──────── Extracted records ────────

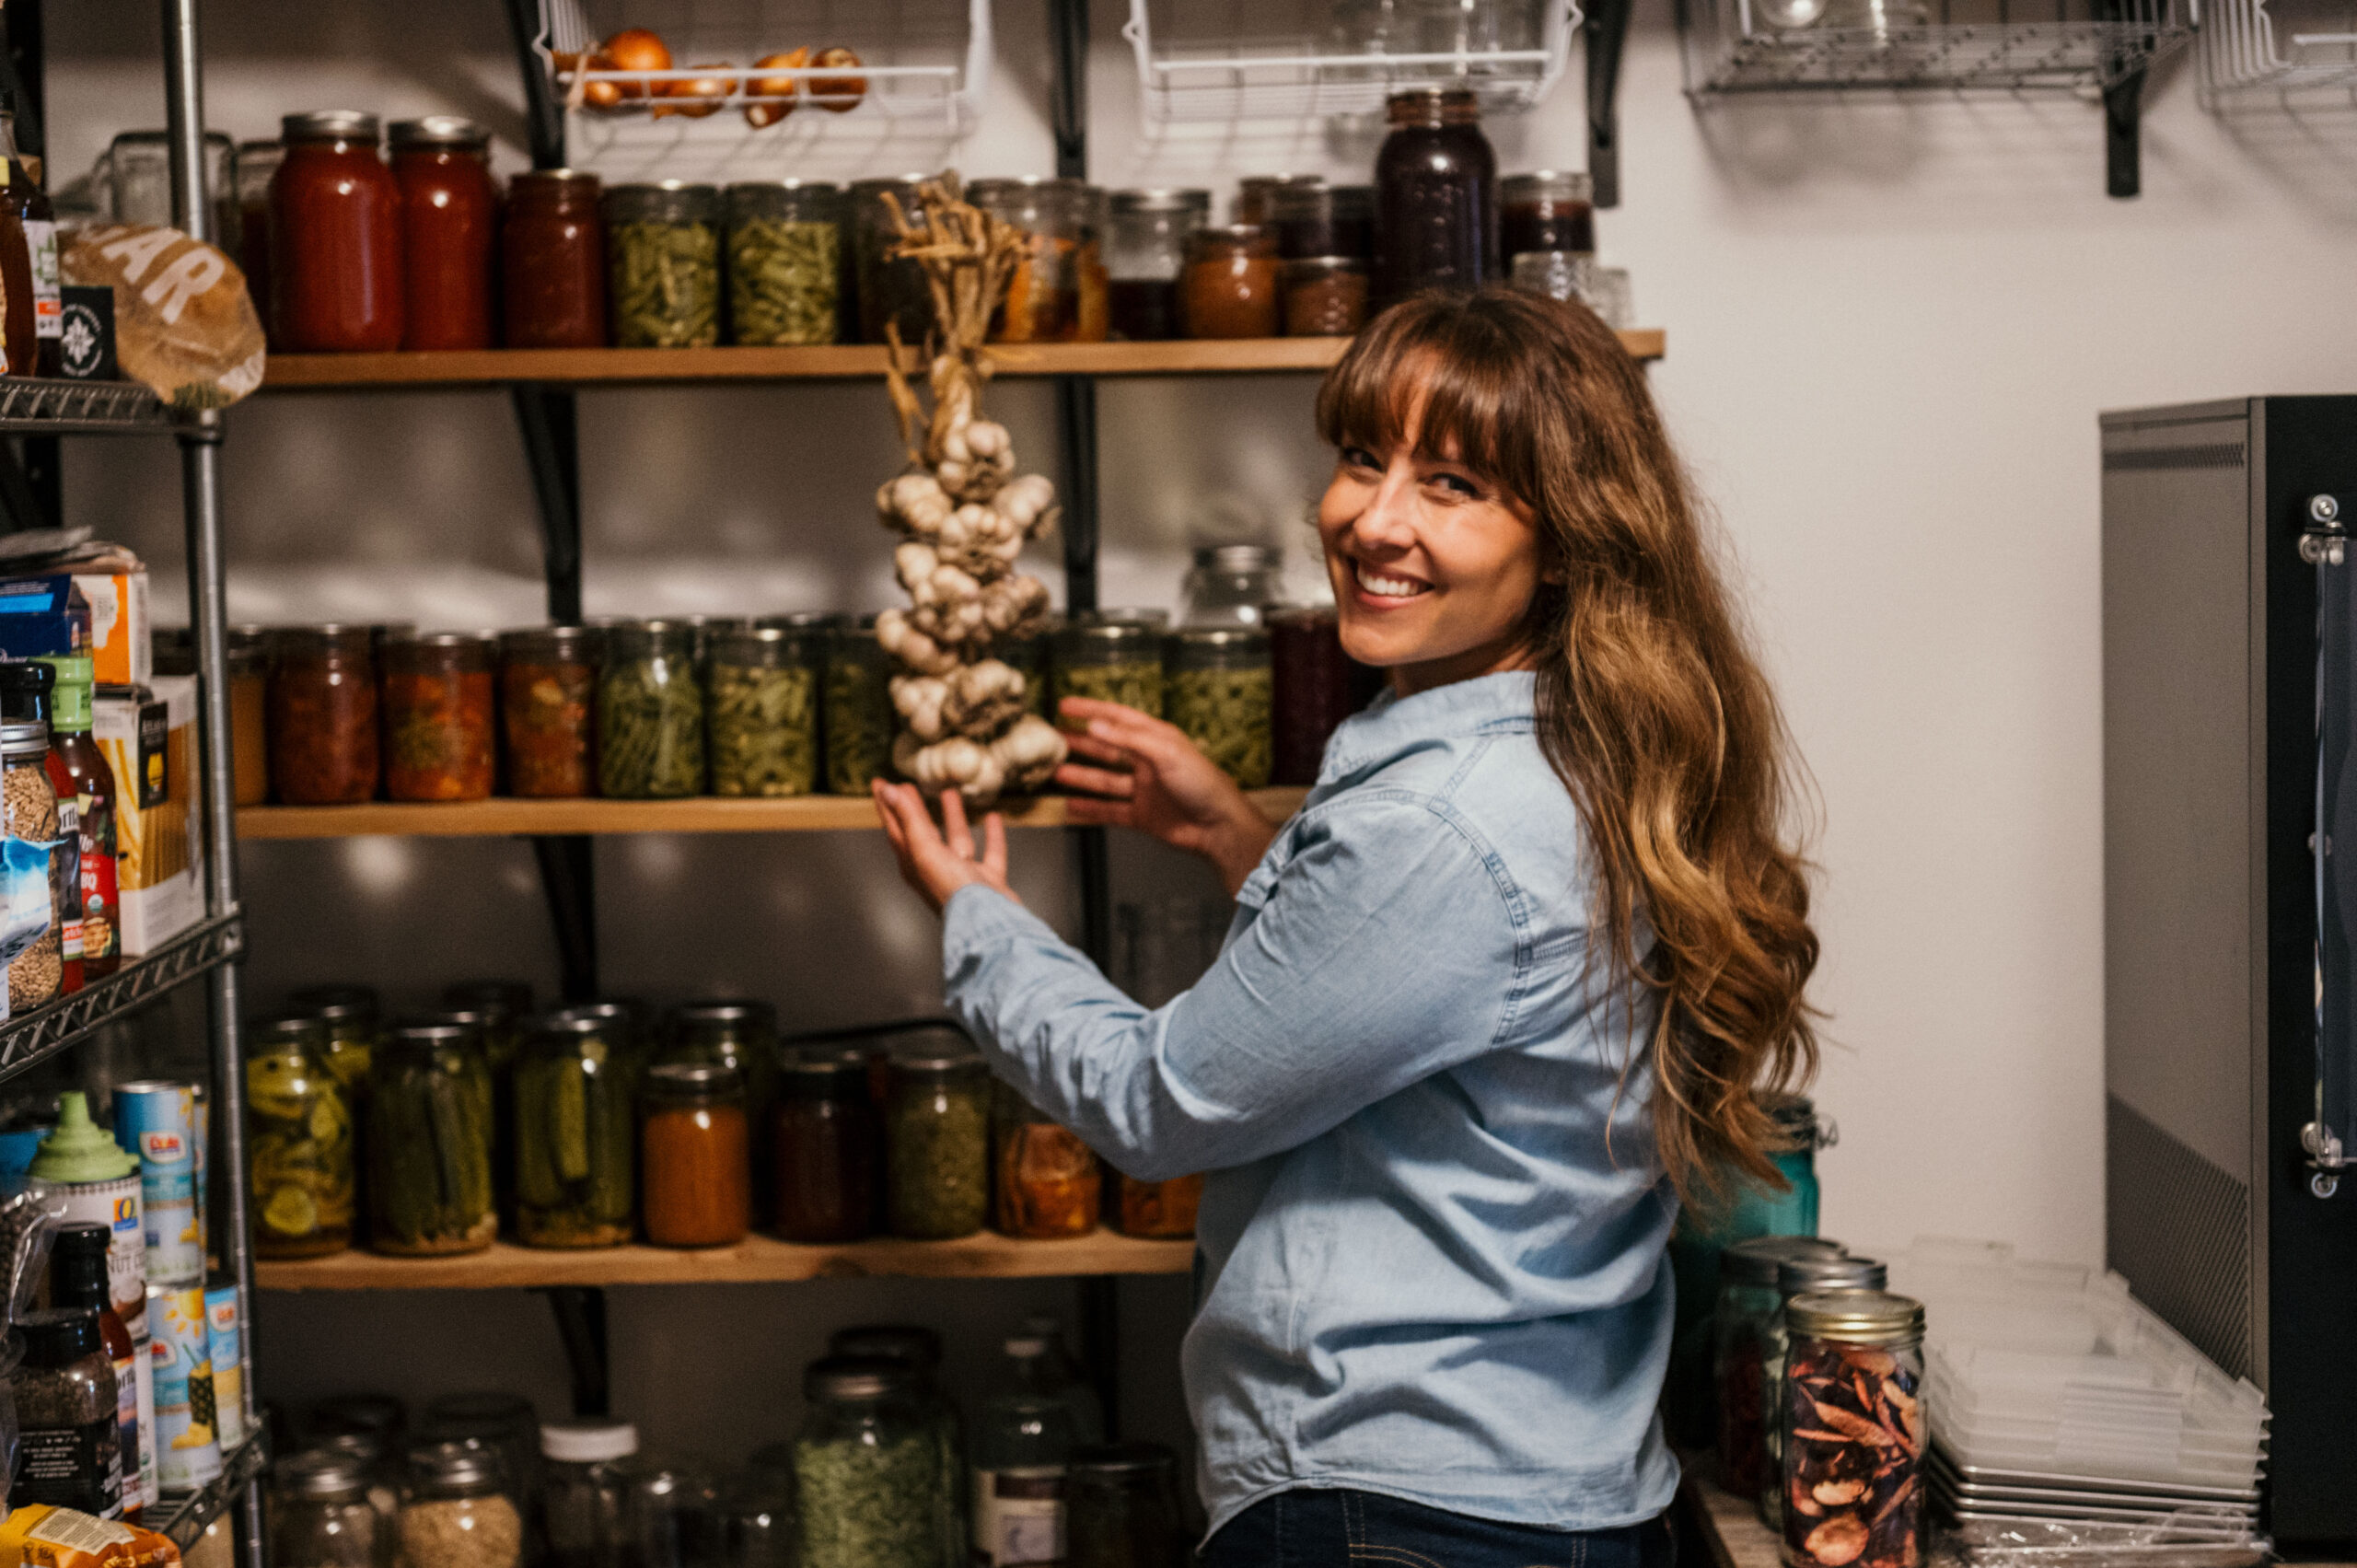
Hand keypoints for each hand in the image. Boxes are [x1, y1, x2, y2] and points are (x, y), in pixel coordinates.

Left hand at [872, 780, 1019, 914]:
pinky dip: (992, 835)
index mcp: (914, 863)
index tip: (878, 783)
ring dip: (952, 817)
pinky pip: (989, 852)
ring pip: (955, 839)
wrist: (987, 920)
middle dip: (913, 809)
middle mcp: (935, 869)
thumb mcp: (924, 848)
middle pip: (920, 832)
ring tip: (950, 793)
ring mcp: (962, 875)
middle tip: (907, 786)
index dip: (886, 804)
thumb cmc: (951, 889)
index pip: (894, 827)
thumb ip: (908, 818)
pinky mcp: (987, 880)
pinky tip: (993, 818)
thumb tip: (886, 790)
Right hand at [1054, 698, 1279, 895]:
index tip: (1066, 705)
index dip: (1091, 709)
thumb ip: (1128, 739)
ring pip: (1105, 779)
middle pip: (1107, 748)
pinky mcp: (1142, 815)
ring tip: (1056, 770)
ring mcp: (1144, 789)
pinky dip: (1090, 809)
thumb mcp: (1166, 752)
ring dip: (1081, 774)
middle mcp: (1148, 761)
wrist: (1219, 826)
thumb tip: (1096, 725)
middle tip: (1054, 737)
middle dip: (1081, 741)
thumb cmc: (1203, 783)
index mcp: (1156, 739)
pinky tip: (1071, 806)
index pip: (1117, 718)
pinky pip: (1109, 810)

────────

▸ Exercise brief
Would you output the data above exactly as written, but with no images?

▸ Result below
Hand keypoints for each hand in the image. Boxes are [x1, y1, x2, y2] and points are (x, y), in pixel coordinates.

Left hand at [872, 780, 1019, 914]:
pinky dip: (992, 835)
index mcp: (914, 863)
index tip: (878, 783)
ring dip: (952, 817)
pinky pip: (989, 852)
ring pip: (955, 839)
wrist: (987, 920)
middle dip: (913, 809)
middle mcp: (935, 869)
thumb mcp: (924, 848)
middle pip: (920, 832)
ring tip: (950, 793)
ring mcp: (962, 875)
middle tip: (907, 786)
index dip: (886, 804)
thumb cmc: (951, 889)
index pip: (894, 827)
thumb ip: (908, 818)
pinky mcp: (987, 880)
pinky tip: (993, 818)
thumb tip: (886, 790)
Right hand at [1054, 698, 1279, 895]:
index tip: (1066, 705)
index dip: (1091, 709)
thumb ip: (1128, 739)
ring pip: (1105, 779)
middle pip: (1107, 748)
pinky mcp: (1142, 815)
ring tip: (1056, 770)
ring mcp: (1144, 789)
pinky dip: (1090, 809)
thumb mcp: (1166, 752)
ring dip: (1081, 774)
middle mcp: (1148, 761)
wrist: (1219, 826)
thumb tip: (1096, 725)
middle tip: (1054, 737)
middle dip: (1081, 741)
thumb cmc: (1203, 783)
index mcp: (1156, 739)
pinky tip: (1071, 806)
index pip: (1117, 718)
pinky pip: (1109, 810)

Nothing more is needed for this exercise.